708 - MARCELO GRASSMANN (1925 - 2013)

Animal fantástico - xilogravura - P. A. - 34 x 28 cm - canto inferior direito - 1958 -

Desenhista, gravador, ilustrador, pintor, escultor e professor, nasceu em São Simão, SP. Estuda fundição, mecânica e entalhe em madeira na Escola Profissional Masculina do Brás, SP. Passa a realizar xilogravuras a partir de 1943. Atua como ilustrador do Suplemento Literário do ‘Diário de São Paulo’, do ‘O Estado de S. Paulo’ e do ‘Jornal do Estado da Guanabara’. Quando reside no Rio de Janeiro, a partir de 1949, freqüenta os cursos de gravura em metal, com Henrique Oswald e de litografia, com Poty, no Liceu de Artes e Ofícios. Em Salvador (1952), trabalha com Mario Cravo Júnior. .Recebe o prêmio de viagem ao exterior do Salão Nacional de Arte Moderna (1953) e vai para a Academia de Artes Aplicadas, em Viena. Passa a dedicar-se principalmente ao desenho, à litografia e à gravura em metal. Em 1969, sua obra completa é adquirida pelo governo do Estado de São Paulo, passando a integrar o acervo da Pinacoteca do Estado de São Paulo . Em 1978, a casa em que nasceu, em São Simão, é transformada em museu e tombada pelo Conselho de Defesa do Patrimônio Histórico, Artístico, Arqueológico e Turístico do Estado de São Paulo - Condephaat. Participou de muitas exposições e das Bienais de: São Paulo (1951 a 1961, 1967, 1969, 1979, 1985, 1989); Veneza (1950, 1956, 1958, 1962); Paris (1959). Principais prêmios: Bienal de São Paulo (1951, 1955, 1957, 1959, 1967); Bienal de Veneza (1950, 1956, 1958,1962); Bienal de Paris (1959). PONTUAL, PÁG. 249; MEC, VOL. 2, PÁG. 281 E 282; ITAU CULTURAL; JULIO LOUZADA, VOL.1, PÁG. 439; VOL. 5, PÁG. 453; VOL. 9, PÁG. 383.
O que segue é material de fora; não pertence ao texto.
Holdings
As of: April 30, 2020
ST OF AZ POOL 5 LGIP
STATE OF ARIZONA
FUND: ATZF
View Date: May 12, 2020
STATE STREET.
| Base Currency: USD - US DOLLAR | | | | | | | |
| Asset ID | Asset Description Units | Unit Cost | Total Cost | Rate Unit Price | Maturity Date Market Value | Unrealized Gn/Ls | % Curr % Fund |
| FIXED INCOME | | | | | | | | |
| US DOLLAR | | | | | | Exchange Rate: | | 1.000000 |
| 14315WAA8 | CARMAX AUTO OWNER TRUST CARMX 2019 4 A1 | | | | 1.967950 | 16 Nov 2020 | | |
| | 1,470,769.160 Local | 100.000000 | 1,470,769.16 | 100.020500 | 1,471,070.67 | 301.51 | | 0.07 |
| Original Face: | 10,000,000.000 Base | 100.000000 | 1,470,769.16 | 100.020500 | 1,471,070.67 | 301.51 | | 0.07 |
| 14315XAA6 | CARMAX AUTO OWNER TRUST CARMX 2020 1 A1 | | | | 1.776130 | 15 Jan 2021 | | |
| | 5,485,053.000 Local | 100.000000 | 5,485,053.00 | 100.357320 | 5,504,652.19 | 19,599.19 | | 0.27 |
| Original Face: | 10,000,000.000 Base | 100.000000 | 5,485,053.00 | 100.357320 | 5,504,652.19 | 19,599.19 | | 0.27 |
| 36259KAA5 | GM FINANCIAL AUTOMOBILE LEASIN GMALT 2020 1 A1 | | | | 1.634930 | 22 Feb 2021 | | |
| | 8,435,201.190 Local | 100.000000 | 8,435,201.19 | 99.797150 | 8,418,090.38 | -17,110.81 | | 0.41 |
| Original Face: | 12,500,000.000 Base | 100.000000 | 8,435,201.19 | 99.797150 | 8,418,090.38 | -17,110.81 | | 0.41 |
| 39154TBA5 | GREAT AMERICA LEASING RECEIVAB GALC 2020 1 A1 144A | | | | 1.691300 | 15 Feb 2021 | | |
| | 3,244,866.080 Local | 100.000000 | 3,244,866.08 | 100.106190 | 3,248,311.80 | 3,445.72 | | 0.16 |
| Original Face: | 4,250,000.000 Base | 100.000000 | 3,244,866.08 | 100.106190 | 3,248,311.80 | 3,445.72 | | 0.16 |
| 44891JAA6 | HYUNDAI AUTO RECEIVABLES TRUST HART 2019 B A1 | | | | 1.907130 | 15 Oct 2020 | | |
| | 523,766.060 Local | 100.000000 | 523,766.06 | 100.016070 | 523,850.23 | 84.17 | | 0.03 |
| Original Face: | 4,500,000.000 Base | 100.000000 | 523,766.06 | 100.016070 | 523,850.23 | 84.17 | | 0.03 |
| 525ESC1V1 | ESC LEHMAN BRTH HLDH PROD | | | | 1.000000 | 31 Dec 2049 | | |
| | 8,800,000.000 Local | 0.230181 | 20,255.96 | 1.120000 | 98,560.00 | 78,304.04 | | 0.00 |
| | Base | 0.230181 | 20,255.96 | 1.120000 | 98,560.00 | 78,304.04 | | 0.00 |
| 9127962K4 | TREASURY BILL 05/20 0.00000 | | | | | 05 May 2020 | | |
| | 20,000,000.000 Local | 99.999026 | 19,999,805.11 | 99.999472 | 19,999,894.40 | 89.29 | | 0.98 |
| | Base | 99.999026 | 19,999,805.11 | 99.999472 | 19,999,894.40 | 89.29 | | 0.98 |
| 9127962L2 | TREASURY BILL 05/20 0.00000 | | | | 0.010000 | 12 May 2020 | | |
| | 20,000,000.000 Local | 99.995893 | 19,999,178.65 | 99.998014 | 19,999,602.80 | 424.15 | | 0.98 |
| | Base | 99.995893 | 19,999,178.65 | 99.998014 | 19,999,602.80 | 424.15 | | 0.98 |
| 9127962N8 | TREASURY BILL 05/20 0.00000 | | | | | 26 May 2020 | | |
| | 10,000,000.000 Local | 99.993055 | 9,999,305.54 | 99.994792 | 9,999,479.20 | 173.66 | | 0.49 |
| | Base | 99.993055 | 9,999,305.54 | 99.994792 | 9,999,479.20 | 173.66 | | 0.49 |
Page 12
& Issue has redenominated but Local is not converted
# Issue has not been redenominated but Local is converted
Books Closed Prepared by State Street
709 - CARYBÉ (1911 - 1997)

"A sol aberto" - serigrafia - 99/250 - 46 x 64 cm - canto inferior direito na tela serigráfica -

Hector Julio Páride Bernabó nasceu em Lanús, Argentina e faleceu em Salvador, BA. Pintor, gravador, desenhista, ilustrador, mosaicista, ceramista, entalhador, muralista - naturalizado brasileiro desde 1957. Frequentou o ateliê de cerâmica de seu irmão, Arnaldo Bernabó, no Rio de Janeiro (1925) e, entre 1941 e 1942, viajou por países da América do Sul. De volta à Argentina, traduziu com Raul Brié, para o espanhol, o livro ‘Macunaíma’, de Mário de Andrade (1943). Nesse mesmo ano, realizou sua primeira individual em Buenos Aires. Em 1950, mudou-se para Salvador para realizar painéis para o Centro Educacional Carneiro Ribeiro, com recomendação feita pelo escritor Rubem Braga. Na Bahia, participou ativamente do movimento de renovação das artes plásticas, ao lado de Mario Cravo Júnior, Genaro e Jenner Augusto. Publicou, em 1981, Iconografia dos Deuses Africanos no Candomblé da Bahia, pela Editora Raízes. Ilustrou livros de Gabriel García Márquez, Jorge Amado e Pierre Verger, entre outros. Uma de suas obras mais conhecidas é o conjunto de painéis “Os povos afros”, os “Ibéricos” e “Libertadores” de 1988 que fazem parte da decoração do mural do Memorial da América Latina, SP. Recebeu o primeiro prêmio de Desenho na 3ª Bienal Internacional de São Paulo (1955) e salas especiais nas de 1961, 1971 e 1973, entre outras exposições e prêmios. Parte de sua produção encontra-se no Museu Afro-Brasileiro de Salvador. PONTUAL, PÁG. 116; WALMIR AYALA, VOL. 1, PÁG. 180 E 181; TEIXEIRA LEITE, PÁGS. 111 E 112; MEC, VOL.1, PÁG. 355; BENEZIT, VOL. 2, PÁG. 524; ITAÚ CULTURAL; WALTER ZANINI, PÁG. 717; ARTE NO BRASIL, PÁG. 874; LEONOR AMARANTE, PÁG. 63; JULIO LOUZADA VOL. 1, PÁG. 222; ACERVO FIEO; infoescola.com; suapesquisa.com; pinturabrasileira.com.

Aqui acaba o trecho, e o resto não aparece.